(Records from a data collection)
--- BEGIN ---

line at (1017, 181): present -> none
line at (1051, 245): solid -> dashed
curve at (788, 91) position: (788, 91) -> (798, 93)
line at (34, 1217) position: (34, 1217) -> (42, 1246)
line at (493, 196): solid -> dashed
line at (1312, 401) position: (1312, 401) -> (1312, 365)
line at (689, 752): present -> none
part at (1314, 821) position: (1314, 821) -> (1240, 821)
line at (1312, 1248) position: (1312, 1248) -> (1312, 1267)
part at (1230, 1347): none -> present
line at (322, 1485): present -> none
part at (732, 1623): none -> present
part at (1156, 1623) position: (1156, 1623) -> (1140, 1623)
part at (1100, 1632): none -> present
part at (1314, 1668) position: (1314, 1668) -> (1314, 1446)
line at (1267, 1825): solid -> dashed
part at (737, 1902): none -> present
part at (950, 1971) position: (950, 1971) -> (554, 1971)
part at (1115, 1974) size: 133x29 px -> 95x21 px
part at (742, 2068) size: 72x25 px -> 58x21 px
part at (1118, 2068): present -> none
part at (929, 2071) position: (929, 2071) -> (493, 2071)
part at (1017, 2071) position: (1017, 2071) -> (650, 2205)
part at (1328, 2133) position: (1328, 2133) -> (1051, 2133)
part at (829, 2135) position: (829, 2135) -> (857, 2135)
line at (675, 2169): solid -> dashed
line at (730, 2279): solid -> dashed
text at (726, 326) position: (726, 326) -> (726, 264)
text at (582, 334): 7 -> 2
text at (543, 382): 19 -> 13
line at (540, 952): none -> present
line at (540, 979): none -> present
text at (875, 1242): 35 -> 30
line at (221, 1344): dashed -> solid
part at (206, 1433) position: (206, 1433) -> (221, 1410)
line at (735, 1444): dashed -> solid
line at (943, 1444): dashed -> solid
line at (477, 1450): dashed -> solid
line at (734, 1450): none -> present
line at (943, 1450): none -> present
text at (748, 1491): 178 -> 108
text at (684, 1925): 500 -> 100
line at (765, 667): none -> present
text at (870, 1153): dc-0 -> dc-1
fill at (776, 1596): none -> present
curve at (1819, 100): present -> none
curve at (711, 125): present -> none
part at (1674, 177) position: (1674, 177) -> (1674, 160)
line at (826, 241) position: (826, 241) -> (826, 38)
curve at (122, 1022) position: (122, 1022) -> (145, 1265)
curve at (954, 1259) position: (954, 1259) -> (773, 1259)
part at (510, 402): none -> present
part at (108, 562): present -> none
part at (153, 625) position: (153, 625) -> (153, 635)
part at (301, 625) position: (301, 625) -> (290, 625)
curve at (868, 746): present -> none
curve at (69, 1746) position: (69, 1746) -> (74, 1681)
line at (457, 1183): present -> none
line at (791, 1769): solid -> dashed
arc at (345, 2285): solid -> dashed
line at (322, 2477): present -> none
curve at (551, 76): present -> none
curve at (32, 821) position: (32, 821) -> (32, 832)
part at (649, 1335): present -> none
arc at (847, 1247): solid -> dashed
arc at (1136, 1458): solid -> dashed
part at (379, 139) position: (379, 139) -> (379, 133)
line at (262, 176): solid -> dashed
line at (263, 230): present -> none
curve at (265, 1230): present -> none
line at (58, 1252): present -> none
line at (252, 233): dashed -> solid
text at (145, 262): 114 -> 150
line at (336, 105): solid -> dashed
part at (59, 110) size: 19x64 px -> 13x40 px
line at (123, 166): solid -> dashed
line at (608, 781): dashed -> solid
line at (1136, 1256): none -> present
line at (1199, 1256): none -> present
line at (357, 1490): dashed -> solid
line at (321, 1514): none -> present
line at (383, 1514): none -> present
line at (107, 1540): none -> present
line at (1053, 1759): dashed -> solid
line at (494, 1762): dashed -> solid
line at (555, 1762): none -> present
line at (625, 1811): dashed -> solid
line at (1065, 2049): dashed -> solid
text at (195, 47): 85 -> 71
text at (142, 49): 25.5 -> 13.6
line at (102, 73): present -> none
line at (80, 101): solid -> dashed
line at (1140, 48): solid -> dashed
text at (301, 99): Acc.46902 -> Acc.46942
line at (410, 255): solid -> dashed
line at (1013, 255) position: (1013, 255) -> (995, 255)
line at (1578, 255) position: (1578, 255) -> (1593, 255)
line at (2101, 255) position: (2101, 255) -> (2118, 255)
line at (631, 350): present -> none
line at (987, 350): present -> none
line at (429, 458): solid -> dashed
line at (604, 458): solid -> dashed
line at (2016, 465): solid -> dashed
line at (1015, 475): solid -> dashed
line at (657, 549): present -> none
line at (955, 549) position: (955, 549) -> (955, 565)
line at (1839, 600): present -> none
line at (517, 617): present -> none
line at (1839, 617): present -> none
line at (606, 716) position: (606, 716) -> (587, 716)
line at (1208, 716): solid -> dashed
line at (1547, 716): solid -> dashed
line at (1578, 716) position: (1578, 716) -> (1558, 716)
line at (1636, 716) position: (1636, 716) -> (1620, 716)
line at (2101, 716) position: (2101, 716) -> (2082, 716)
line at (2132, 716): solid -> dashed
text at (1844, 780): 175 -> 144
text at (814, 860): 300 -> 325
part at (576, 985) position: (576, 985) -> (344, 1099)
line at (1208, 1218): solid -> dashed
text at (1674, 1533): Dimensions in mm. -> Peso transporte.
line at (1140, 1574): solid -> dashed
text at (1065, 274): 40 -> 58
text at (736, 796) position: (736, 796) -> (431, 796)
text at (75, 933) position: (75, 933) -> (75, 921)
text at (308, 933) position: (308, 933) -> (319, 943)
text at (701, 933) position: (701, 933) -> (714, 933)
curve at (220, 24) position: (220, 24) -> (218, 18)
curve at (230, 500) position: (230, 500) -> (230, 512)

--- END ---

> _EXERCISE TASK_: Extract every line of the material above and reproduce each one without any change.

> _FINISHED EXERCISE_:
line at (1017, 181): present -> none
line at (1051, 245): solid -> dashed
curve at (788, 91) position: (788, 91) -> (798, 93)
line at (34, 1217) position: (34, 1217) -> (42, 1246)
line at (493, 196): solid -> dashed
line at (1312, 401) position: (1312, 401) -> (1312, 365)
line at (689, 752): present -> none
part at (1314, 821) position: (1314, 821) -> (1240, 821)
line at (1312, 1248) position: (1312, 1248) -> (1312, 1267)
part at (1230, 1347): none -> present
line at (322, 1485): present -> none
part at (732, 1623): none -> present
part at (1156, 1623) position: (1156, 1623) -> (1140, 1623)
part at (1100, 1632): none -> present
part at (1314, 1668) position: (1314, 1668) -> (1314, 1446)
line at (1267, 1825): solid -> dashed
part at (737, 1902): none -> present
part at (950, 1971) position: (950, 1971) -> (554, 1971)
part at (1115, 1974) size: 133x29 px -> 95x21 px
part at (742, 2068) size: 72x25 px -> 58x21 px
part at (1118, 2068): present -> none
part at (929, 2071) position: (929, 2071) -> (493, 2071)
part at (1017, 2071) position: (1017, 2071) -> (650, 2205)
part at (1328, 2133) position: (1328, 2133) -> (1051, 2133)
part at (829, 2135) position: (829, 2135) -> (857, 2135)
line at (675, 2169): solid -> dashed
line at (730, 2279): solid -> dashed
text at (726, 326) position: (726, 326) -> (726, 264)
text at (582, 334): 7 -> 2
text at (543, 382): 19 -> 13
line at (540, 952): none -> present
line at (540, 979): none -> present
text at (875, 1242): 35 -> 30
line at (221, 1344): dashed -> solid
part at (206, 1433) position: (206, 1433) -> (221, 1410)
line at (735, 1444): dashed -> solid
line at (943, 1444): dashed -> solid
line at (477, 1450): dashed -> solid
line at (734, 1450): none -> present
line at (943, 1450): none -> present
text at (748, 1491): 178 -> 108
text at (684, 1925): 500 -> 100
line at (765, 667): none -> present
text at (870, 1153): dc-0 -> dc-1
fill at (776, 1596): none -> present
curve at (1819, 100): present -> none
curve at (711, 125): present -> none
part at (1674, 177) position: (1674, 177) -> (1674, 160)
line at (826, 241) position: (826, 241) -> (826, 38)
curve at (122, 1022) position: (122, 1022) -> (145, 1265)
curve at (954, 1259) position: (954, 1259) -> (773, 1259)
part at (510, 402): none -> present
part at (108, 562): present -> none
part at (153, 625) position: (153, 625) -> (153, 635)
part at (301, 625) position: (301, 625) -> (290, 625)
curve at (868, 746): present -> none
curve at (69, 1746) position: (69, 1746) -> (74, 1681)
line at (457, 1183): present -> none
line at (791, 1769): solid -> dashed
arc at (345, 2285): solid -> dashed
line at (322, 2477): present -> none
curve at (551, 76): present -> none
curve at (32, 821) position: (32, 821) -> (32, 832)
part at (649, 1335): present -> none
arc at (847, 1247): solid -> dashed
arc at (1136, 1458): solid -> dashed
part at (379, 139) position: (379, 139) -> (379, 133)
line at (262, 176): solid -> dashed
line at (263, 230): present -> none
curve at (265, 1230): present -> none
line at (58, 1252): present -> none
line at (252, 233): dashed -> solid
text at (145, 262): 114 -> 150
line at (336, 105): solid -> dashed
part at (59, 110) size: 19x64 px -> 13x40 px
line at (123, 166): solid -> dashed
line at (608, 781): dashed -> solid
line at (1136, 1256): none -> present
line at (1199, 1256): none -> present
line at (357, 1490): dashed -> solid
line at (321, 1514): none -> present
line at (383, 1514): none -> present
line at (107, 1540): none -> present
line at (1053, 1759): dashed -> solid
line at (494, 1762): dashed -> solid
line at (555, 1762): none -> present
line at (625, 1811): dashed -> solid
line at (1065, 2049): dashed -> solid
text at (195, 47): 85 -> 71
text at (142, 49): 25.5 -> 13.6
line at (102, 73): present -> none
line at (80, 101): solid -> dashed
line at (1140, 48): solid -> dashed
text at (301, 99): Acc.46902 -> Acc.46942
line at (410, 255): solid -> dashed
line at (1013, 255) position: (1013, 255) -> (995, 255)
line at (1578, 255) position: (1578, 255) -> (1593, 255)
line at (2101, 255) position: (2101, 255) -> (2118, 255)
line at (631, 350): present -> none
line at (987, 350): present -> none
line at (429, 458): solid -> dashed
line at (604, 458): solid -> dashed
line at (2016, 465): solid -> dashed
line at (1015, 475): solid -> dashed
line at (657, 549): present -> none
line at (955, 549) position: (955, 549) -> (955, 565)
line at (1839, 600): present -> none
line at (517, 617): present -> none
line at (1839, 617): present -> none
line at (606, 716) position: (606, 716) -> (587, 716)
line at (1208, 716): solid -> dashed
line at (1547, 716): solid -> dashed
line at (1578, 716) position: (1578, 716) -> (1558, 716)
line at (1636, 716) position: (1636, 716) -> (1620, 716)
line at (2101, 716) position: (2101, 716) -> (2082, 716)
line at (2132, 716): solid -> dashed
text at (1844, 780): 175 -> 144
text at (814, 860): 300 -> 325
part at (576, 985) position: (576, 985) -> (344, 1099)
line at (1208, 1218): solid -> dashed
text at (1674, 1533): Dimensions in mm. -> Peso transporte.
line at (1140, 1574): solid -> dashed
text at (1065, 274): 40 -> 58
text at (736, 796) position: (736, 796) -> (431, 796)
text at (75, 933) position: (75, 933) -> (75, 921)
text at (308, 933) position: (308, 933) -> (319, 943)
text at (701, 933) position: (701, 933) -> (714, 933)
curve at (220, 24) position: (220, 24) -> (218, 18)
curve at (230, 500) position: (230, 500) -> (230, 512)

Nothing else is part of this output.